Афанасий внимательно слушал князя, не понимая, к чему тот клонит.

– Народ – это не только чернецы, грамоту знающие. Им книги доступны, но сколько их? Горстка, щепоть маловажная. Историю так излагать надо, чтобы каждый понять сумел.

– Даже смерд? – удивился Афанасий.

– Именно смерд. Они-то и есть народ. В их памяти укоренять историю надобно. А потому следует рассказы о прошедшем сладкозвучным слогом излагать, чтобы сами на уста просились. Вот, – преподобный нежно провел рукой по столбцу белой бумаги, возвышающемуся перед ним на столе. – Триста лет прошло, а раны еще кровоточат.

Повел Игорь Святославович, князь Новгород-Северский, дружины свои на половцев. Брата Всеволода позвал с собой, племянника Святослава, сына Владимира. Да полегло войско русское на реке Каяле. Искали себе чести, князьям славы, а нашли погибель. Обманули князей половцы, обвели вокруг пальца.

История поучительная и страшная. Только писана языком темным, на котором ученые летописцы-чернецы изъясняются. Хочу я записать ее так, чтобы ко всякому сердцу дорогу нашла. Которое лето уже тружусь, а конца не видно.

Афанасий благорасположенно покивал, даже языком прищелкнул в знак сочувствия. Хотел было сказать что-нибудь утешающее и доброхотное, но не смог. Далеки были от него заботы княжеские, далеки и непонятны. Смердов ли дело книги читать? И кому же еще летописи записывать, как не чернецам ученым? А коль язык у них темен, так на то и ученость дадена, чтоб не каждому простофиле открываться.
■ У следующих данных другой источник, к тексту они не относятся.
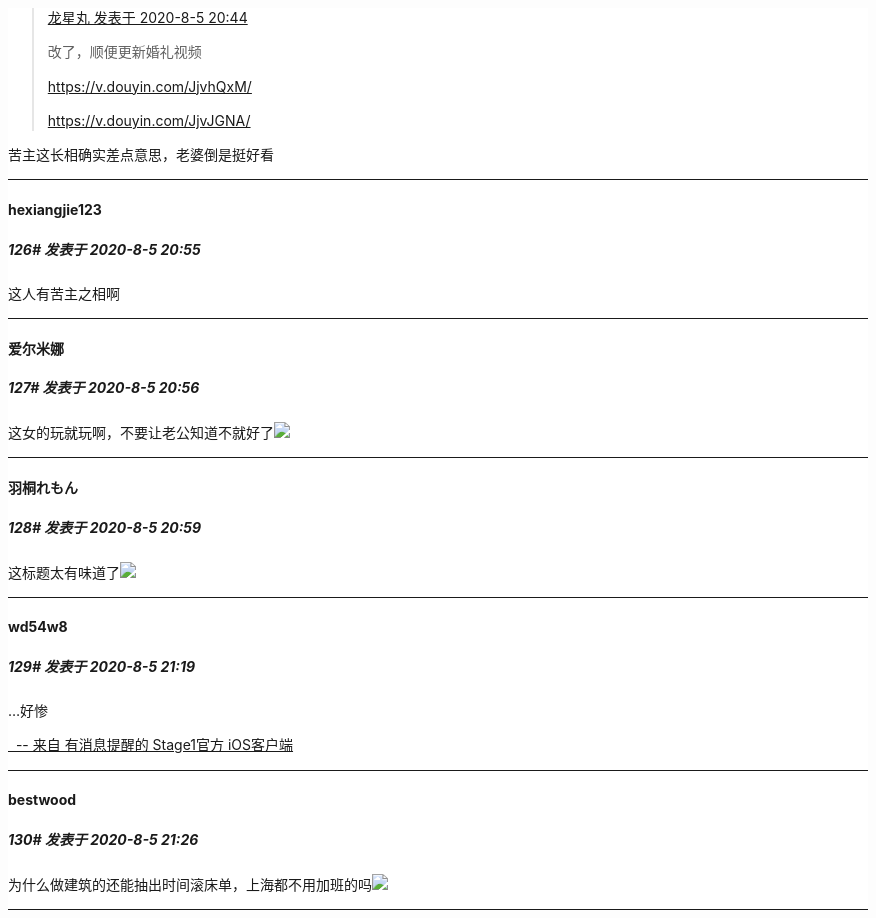 <blockquote><a href="httphttps://bbs.saraba1st.com/2b/forum.php?mod=redirect&amp;goto=findpost&amp;pid=48328703&amp;ptid=1953214" target="_blank">龙星丸 发表于 2020-8-5 20:44</a>

改了，顺便更新婚礼视频

https://v.douyin.com/JjvhQxM/ 

https://v.douyin.com/JjvJGNA/ </blockquote>
苦主这长相确实差点意思，老婆倒是挺好看


-----

####  hexiangjie123  
##### 126#       发表于 2020-8-5 20:55


这人有苦主之相啊


-----

####  爱尔米娜  
##### 127#       发表于 2020-8-5 20:56


这女的玩就玩啊，不要让老公知道不就好了<img src="https://static.saraba1st.com/image/smiley/face2017/067.png" referrerpolicy="no-referrer">


-----

####  羽桐れもん  
##### 128#       发表于 2020-8-5 20:59


这标题太有味道了<img src="https://static.saraba1st.com/image/smiley/face2017/067.png" referrerpolicy="no-referrer">


-----

####  wd54w8  
##### 129#       发表于 2020-8-5 21:19


…好惨

[  -- 来自 有消息提醒的 Stage1官方 iOS客户端](https://itunes.apple.com/fi/app/saraba1st/id1221237470?mt=8)


-----

####  bestwood  
##### 130#       发表于 2020-8-5 21:26


为什么做建筑的还能抽出时间滚床单，上海都不用加班的吗<img src="https://static.saraba1st.com/image/smiley/face2017/002.png" referrerpolicy="no-referrer">


-----
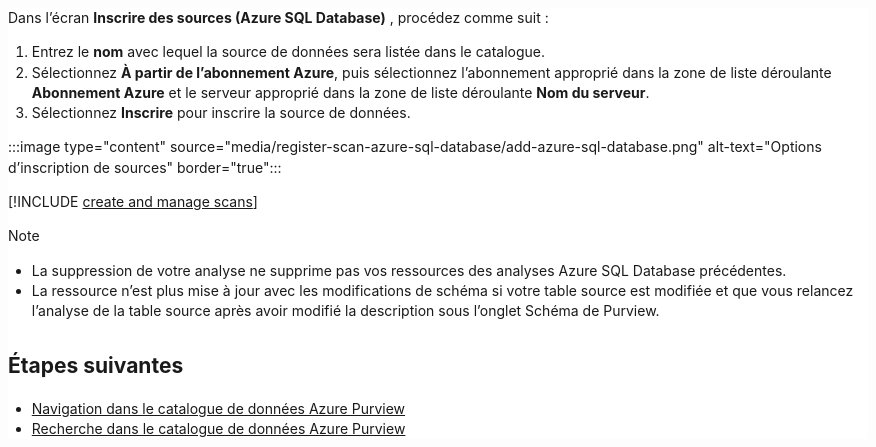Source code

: Dans l’écran **Inscrire des sources (Azure SQL Database)** , procédez comme suit :

1. Entrez le **nom** avec lequel la source de données sera listée dans le catalogue.
1. Sélectionnez **À partir de l’abonnement Azure**, puis sélectionnez l’abonnement approprié dans la zone de liste déroulante **Abonnement Azure** et le serveur approprié dans la zone de liste déroulante **Nom du serveur**.
1. Sélectionnez **Inscrire** pour inscrire la source de données.

:::image type="content" source="media/register-scan-azure-sql-database/add-azure-sql-database.png" alt-text="Options d’inscription de sources" border="true":::

[!INCLUDE [create and manage scans](includes/manage-scans.md)]

> [!NOTE]
> * La suppression de votre analyse ne supprime pas vos ressources des analyses Azure SQL Database précédentes.
> * La ressource n’est plus mise à jour avec les modifications de schéma si votre table source est modifiée et que vous relancez l’analyse de la table source après avoir modifié la description sous l’onglet Schéma de Purview.

## <a name="next-steps"></a>Étapes suivantes

- [Navigation dans le catalogue de données Azure Purview](how-to-browse-catalog.md)
- [Recherche dans le catalogue de données Azure Purview](how-to-search-catalog.md)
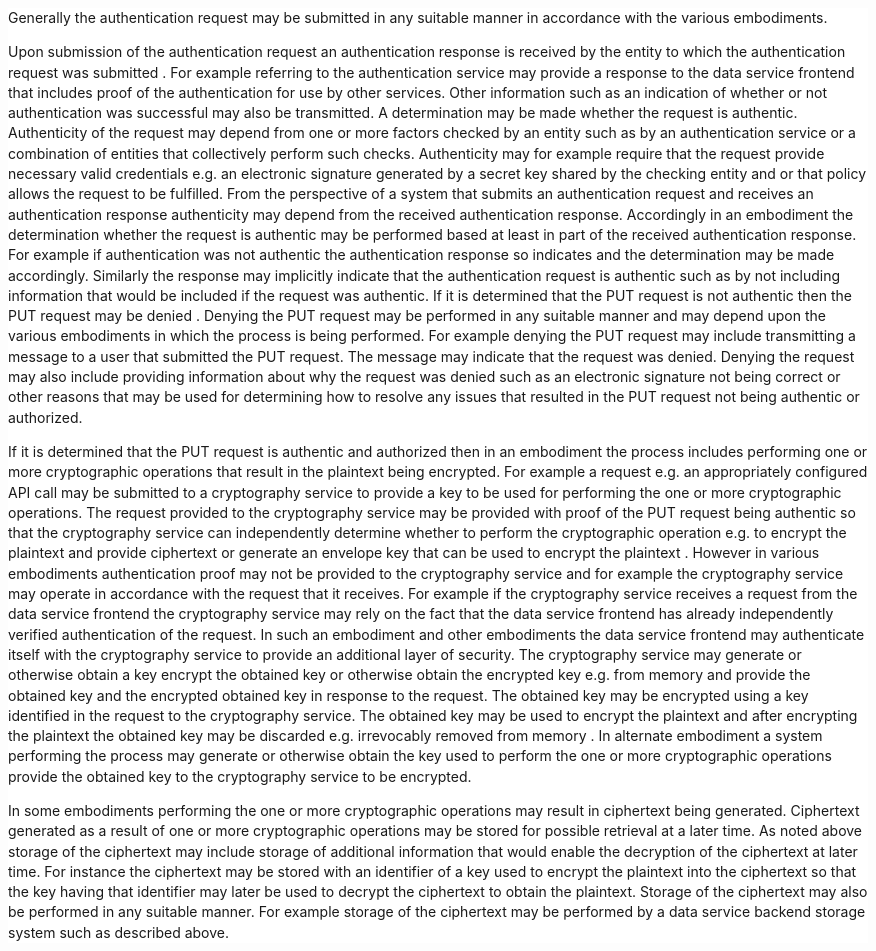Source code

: Generally the authentication request may be submitted in any suitable manner in accordance with the various embodiments.

Upon submission of the authentication request an authentication response is received by the entity to which the authentication request was submitted . For example referring to the authentication service may provide a response to the data service frontend that includes proof of the authentication for use by other services. Other information such as an indication of whether or not authentication was successful may also be transmitted. A determination may be made whether the request is authentic. Authenticity of the request may depend from one or more factors checked by an entity such as by an authentication service or a combination of entities that collectively perform such checks. Authenticity may for example require that the request provide necessary valid credentials e.g. an electronic signature generated by a secret key shared by the checking entity and or that policy allows the request to be fulfilled. From the perspective of a system that submits an authentication request and receives an authentication response authenticity may depend from the received authentication response. Accordingly in an embodiment the determination whether the request is authentic may be performed based at least in part of the received authentication response. For example if authentication was not authentic the authentication response so indicates and the determination may be made accordingly. Similarly the response may implicitly indicate that the authentication request is authentic such as by not including information that would be included if the request was authentic. If it is determined that the PUT request is not authentic then the PUT request may be denied . Denying the PUT request may be performed in any suitable manner and may depend upon the various embodiments in which the process is being performed. For example denying the PUT request may include transmitting a message to a user that submitted the PUT request. The message may indicate that the request was denied. Denying the request may also include providing information about why the request was denied such as an electronic signature not being correct or other reasons that may be used for determining how to resolve any issues that resulted in the PUT request not being authentic or authorized.

If it is determined that the PUT request is authentic and authorized then in an embodiment the process includes performing one or more cryptographic operations that result in the plaintext being encrypted. For example a request e.g. an appropriately configured API call may be submitted to a cryptography service to provide a key to be used for performing the one or more cryptographic operations. The request provided to the cryptography service may be provided with proof of the PUT request being authentic so that the cryptography service can independently determine whether to perform the cryptographic operation e.g. to encrypt the plaintext and provide ciphertext or generate an envelope key that can be used to encrypt the plaintext . However in various embodiments authentication proof may not be provided to the cryptography service and for example the cryptography service may operate in accordance with the request that it receives. For example if the cryptography service receives a request from the data service frontend the cryptography service may rely on the fact that the data service frontend has already independently verified authentication of the request. In such an embodiment and other embodiments the data service frontend may authenticate itself with the cryptography service to provide an additional layer of security. The cryptography service may generate or otherwise obtain a key encrypt the obtained key or otherwise obtain the encrypted key e.g. from memory and provide the obtained key and the encrypted obtained key in response to the request. The obtained key may be encrypted using a key identified in the request to the cryptography service. The obtained key may be used to encrypt the plaintext and after encrypting the plaintext the obtained key may be discarded e.g. irrevocably removed from memory . In alternate embodiment a system performing the process may generate or otherwise obtain the key used to perform the one or more cryptographic operations provide the obtained key to the cryptography service to be encrypted.

In some embodiments performing the one or more cryptographic operations may result in ciphertext being generated. Ciphertext generated as a result of one or more cryptographic operations may be stored for possible retrieval at a later time. As noted above storage of the ciphertext may include storage of additional information that would enable the decryption of the ciphertext at later time. For instance the ciphertext may be stored with an identifier of a key used to encrypt the plaintext into the ciphertext so that the key having that identifier may later be used to decrypt the ciphertext to obtain the plaintext. Storage of the ciphertext may also be performed in any suitable manner. For example storage of the ciphertext may be performed by a data service backend storage system such as described above.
Беседы с преподобным происходили по воскресеньям, а в будни Афанасий поднимался до зари и сразу уходил в лес. Там он чувствовал себя дома.

На темно-фиолетовом небе еще мерцали колючие звезды, порывами налетал влажный предутренний ветерок, сдержанным шепотом переговаривались деревья. Быстрым шагом, легко находя дорогу в темноте, Афанасий углублялся в чащобу. Все еще спало, ни один звук не нарушал ночного безмолвия.

Но вот начинало алеть небо над верхушками сосен, просыпались, неловко перепархивая с дерева на дерево, птицы. Светлел воздух, яснела черная глубина между стволами, и вдруг радостно, словно первый раз в жизни, запевали свою песню жаворонки. Темнота сменялась туманом, но и он быстро оседал, открывая взору золотистые полосы света, вдруг брызнувшие сквозь ветви. И гулко колотилось встрепенувшееся сердце Афанасия: как хорошо-то, Господи, до чего сладостен мир!

Поначалу в лесу он чувствовал себя проще, чем в келье за книгой. Язык звериных следов, примет, птичьих перекличек был ясен и прост. Его учили понимать этот язык с самого детства, учили и приучали. Но князь настойчиво и властно тянул Афанасия в мир книжной премудрости и в конце концов преуспел.

Сначала ему стало нравиться чтение. Просто так, без всякой цели, следить за событиями, рассказанными на старых страницах. Затем преподобный принялся объяснять, как сравнивать изложенное в одной книжке с тем, что написано в другой. Убедившись, что Афанасий усвоил урок, стал заставлять его разбирать вместе с ним отрывки из разных книг. Когда ученик продвинулся, Ефросин преподал ему основы греческого, и через полгода Афанасий уже мог с грехом пополам разобрать страничку на этом языке. Сам преподобный отец знал неисчислимую пропасть языков, читал латинские книги, разбирал немецкие и французские. Чего только не таилось в его сундуке, точно бездонный он был, неисчерпаемый.

– Господь милостивый даровал мне способности другие наречия разуметь, – сказал он однажды ученику. – Сам не понимаю, как они в меня входят. Смотрю на страницу и начинаю язык новый понимать, точно вспоминаю слова забытые.